### Record extracts
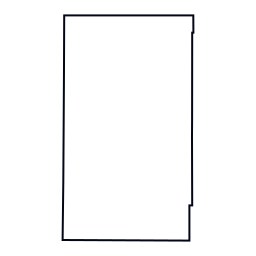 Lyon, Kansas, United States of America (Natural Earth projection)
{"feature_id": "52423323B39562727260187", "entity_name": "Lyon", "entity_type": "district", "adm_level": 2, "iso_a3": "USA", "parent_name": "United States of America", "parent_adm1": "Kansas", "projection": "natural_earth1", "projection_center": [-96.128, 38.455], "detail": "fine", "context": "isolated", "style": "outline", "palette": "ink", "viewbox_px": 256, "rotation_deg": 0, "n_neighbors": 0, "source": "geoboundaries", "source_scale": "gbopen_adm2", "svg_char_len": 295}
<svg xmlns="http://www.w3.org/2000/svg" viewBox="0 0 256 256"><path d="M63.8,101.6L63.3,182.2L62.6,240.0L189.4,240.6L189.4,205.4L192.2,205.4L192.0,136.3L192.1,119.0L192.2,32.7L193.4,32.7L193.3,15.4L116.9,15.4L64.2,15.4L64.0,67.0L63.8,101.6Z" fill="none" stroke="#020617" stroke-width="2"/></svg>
---
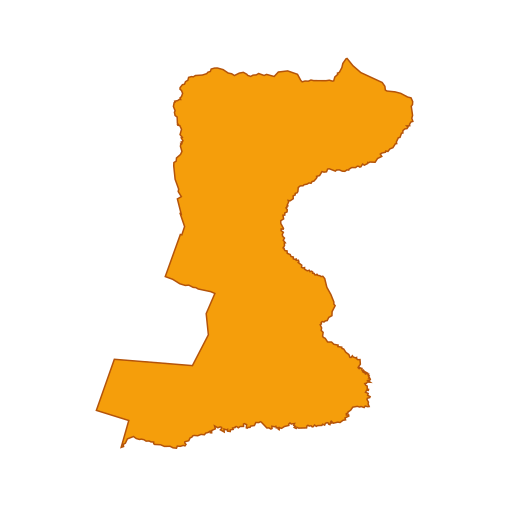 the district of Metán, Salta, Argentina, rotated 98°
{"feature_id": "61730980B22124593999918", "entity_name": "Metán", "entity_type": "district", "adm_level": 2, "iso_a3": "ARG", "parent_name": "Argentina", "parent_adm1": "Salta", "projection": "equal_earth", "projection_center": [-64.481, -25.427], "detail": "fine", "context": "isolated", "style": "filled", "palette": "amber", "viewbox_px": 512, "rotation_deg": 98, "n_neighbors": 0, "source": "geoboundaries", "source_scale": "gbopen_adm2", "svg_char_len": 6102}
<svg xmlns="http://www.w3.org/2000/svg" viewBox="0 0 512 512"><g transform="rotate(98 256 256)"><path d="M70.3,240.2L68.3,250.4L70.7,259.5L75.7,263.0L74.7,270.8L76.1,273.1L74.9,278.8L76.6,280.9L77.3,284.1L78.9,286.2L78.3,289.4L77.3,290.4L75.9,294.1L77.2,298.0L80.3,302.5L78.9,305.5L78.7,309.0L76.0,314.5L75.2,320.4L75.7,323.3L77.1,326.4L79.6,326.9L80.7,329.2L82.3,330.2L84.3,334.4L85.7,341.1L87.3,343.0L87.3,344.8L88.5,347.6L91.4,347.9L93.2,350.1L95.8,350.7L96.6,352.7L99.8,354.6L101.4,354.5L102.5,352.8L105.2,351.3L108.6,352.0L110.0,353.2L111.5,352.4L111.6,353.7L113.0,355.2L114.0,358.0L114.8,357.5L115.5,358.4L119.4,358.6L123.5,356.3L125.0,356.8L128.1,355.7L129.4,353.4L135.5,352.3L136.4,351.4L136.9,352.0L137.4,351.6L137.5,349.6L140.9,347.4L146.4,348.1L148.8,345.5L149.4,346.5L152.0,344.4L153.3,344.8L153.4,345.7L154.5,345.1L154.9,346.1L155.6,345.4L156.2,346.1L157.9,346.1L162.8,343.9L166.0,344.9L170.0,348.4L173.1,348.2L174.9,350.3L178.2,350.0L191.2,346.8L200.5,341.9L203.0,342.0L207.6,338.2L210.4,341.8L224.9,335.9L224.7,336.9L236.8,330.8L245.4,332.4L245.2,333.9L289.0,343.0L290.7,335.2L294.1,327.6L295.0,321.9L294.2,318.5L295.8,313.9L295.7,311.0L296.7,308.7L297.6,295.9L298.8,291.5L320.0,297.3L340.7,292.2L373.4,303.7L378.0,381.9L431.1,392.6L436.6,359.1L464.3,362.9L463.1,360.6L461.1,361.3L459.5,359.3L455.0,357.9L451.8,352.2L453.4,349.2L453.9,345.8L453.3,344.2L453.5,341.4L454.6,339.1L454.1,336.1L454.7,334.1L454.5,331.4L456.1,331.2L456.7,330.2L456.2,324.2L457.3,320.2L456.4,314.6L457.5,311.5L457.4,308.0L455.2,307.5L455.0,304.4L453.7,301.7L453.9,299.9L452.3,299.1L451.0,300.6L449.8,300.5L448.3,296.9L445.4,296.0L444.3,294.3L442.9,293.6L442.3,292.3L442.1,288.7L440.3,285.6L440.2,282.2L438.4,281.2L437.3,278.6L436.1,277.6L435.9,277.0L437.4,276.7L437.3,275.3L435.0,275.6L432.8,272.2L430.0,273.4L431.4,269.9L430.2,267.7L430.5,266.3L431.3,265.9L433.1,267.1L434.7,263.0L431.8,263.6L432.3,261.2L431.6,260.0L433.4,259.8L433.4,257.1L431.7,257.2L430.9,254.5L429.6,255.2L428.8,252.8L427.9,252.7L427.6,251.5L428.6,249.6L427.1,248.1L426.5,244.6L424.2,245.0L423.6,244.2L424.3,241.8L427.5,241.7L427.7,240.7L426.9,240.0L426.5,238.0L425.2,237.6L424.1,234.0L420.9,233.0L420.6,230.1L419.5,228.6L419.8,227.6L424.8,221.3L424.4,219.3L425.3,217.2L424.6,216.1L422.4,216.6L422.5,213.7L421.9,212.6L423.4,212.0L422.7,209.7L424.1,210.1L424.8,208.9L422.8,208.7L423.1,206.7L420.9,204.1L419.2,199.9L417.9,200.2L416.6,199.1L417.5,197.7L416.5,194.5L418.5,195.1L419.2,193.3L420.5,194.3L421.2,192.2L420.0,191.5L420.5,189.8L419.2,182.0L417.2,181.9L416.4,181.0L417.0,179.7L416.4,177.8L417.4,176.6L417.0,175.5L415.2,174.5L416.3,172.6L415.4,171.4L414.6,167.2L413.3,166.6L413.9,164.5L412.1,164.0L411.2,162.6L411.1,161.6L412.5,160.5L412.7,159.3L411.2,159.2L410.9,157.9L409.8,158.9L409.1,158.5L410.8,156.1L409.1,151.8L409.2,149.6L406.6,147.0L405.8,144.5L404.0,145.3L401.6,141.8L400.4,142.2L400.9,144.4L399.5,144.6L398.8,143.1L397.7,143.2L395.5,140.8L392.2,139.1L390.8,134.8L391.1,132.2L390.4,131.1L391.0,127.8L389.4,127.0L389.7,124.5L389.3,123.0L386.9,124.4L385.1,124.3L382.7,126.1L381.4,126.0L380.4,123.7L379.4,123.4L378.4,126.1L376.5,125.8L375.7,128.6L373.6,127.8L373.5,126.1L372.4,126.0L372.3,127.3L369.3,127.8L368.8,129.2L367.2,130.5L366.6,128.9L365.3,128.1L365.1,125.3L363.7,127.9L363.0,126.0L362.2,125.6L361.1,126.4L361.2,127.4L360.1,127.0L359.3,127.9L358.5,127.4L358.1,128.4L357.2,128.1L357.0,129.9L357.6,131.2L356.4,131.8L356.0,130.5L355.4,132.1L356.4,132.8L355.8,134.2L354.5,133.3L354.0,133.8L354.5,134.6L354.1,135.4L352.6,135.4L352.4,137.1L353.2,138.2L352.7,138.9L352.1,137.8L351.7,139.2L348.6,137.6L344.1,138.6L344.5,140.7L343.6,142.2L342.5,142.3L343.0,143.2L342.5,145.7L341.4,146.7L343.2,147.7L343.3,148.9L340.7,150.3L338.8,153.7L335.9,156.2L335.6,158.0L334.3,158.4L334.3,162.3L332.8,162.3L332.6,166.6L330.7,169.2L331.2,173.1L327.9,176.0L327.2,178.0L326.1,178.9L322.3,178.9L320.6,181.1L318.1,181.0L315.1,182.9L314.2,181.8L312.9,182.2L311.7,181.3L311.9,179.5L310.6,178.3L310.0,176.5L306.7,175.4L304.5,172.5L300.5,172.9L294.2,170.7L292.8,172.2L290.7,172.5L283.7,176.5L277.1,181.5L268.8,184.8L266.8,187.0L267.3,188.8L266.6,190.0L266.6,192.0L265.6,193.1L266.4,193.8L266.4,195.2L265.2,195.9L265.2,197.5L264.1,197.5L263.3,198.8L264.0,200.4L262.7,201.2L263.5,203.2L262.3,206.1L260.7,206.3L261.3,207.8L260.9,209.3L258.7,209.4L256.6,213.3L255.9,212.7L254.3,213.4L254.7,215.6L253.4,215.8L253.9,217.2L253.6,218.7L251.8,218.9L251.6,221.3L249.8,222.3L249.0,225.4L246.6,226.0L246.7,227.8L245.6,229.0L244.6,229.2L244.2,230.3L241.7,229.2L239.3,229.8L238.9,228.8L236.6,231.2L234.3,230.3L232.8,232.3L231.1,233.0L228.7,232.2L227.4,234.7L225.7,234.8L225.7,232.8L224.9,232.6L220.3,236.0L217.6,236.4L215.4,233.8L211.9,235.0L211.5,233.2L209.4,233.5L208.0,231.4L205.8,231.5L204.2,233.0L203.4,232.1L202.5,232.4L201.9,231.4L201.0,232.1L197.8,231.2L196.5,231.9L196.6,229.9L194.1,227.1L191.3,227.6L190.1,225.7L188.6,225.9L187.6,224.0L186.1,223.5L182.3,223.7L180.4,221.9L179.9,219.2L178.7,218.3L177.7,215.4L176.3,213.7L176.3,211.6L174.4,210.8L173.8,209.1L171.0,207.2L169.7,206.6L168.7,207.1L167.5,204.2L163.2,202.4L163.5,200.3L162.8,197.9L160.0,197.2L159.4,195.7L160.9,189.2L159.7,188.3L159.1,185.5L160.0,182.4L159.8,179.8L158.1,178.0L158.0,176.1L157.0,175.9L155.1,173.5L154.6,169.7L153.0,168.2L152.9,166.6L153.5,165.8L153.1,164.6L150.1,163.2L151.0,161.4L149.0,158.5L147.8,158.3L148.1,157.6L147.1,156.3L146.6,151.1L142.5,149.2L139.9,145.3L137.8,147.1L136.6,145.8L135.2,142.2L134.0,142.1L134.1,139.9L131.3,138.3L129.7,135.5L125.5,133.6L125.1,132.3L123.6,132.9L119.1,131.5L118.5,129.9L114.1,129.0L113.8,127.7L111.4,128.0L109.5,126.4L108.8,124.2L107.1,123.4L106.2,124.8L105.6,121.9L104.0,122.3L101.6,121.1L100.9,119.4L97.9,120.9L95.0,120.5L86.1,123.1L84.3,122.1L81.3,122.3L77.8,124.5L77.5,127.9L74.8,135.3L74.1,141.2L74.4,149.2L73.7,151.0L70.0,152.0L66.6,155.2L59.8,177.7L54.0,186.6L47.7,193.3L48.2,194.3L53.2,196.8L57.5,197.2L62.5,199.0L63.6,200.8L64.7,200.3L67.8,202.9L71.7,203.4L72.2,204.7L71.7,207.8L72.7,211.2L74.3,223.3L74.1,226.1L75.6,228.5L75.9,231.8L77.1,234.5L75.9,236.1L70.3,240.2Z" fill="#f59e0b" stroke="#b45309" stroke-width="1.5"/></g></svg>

### Task description
Pick out every line of the material above that contains the string "none". Case counts.

### Answer for this exercise
<svg xmlns="http://www.w3.org/2000/svg" viewBox="0 0 256 256"><path d="M63.8,101.6L63.3,182.2L62.6,240.0L189.4,240.6L189.4,205.4L192.2,205.4L192.0,136.3L192.1,119.0L192.2,32.7L193.4,32.7L193.3,15.4L116.9,15.4L64.2,15.4L64.0,67.0L63.8,101.6Z" fill="none" stroke="#020617" stroke-width="2"/></svg>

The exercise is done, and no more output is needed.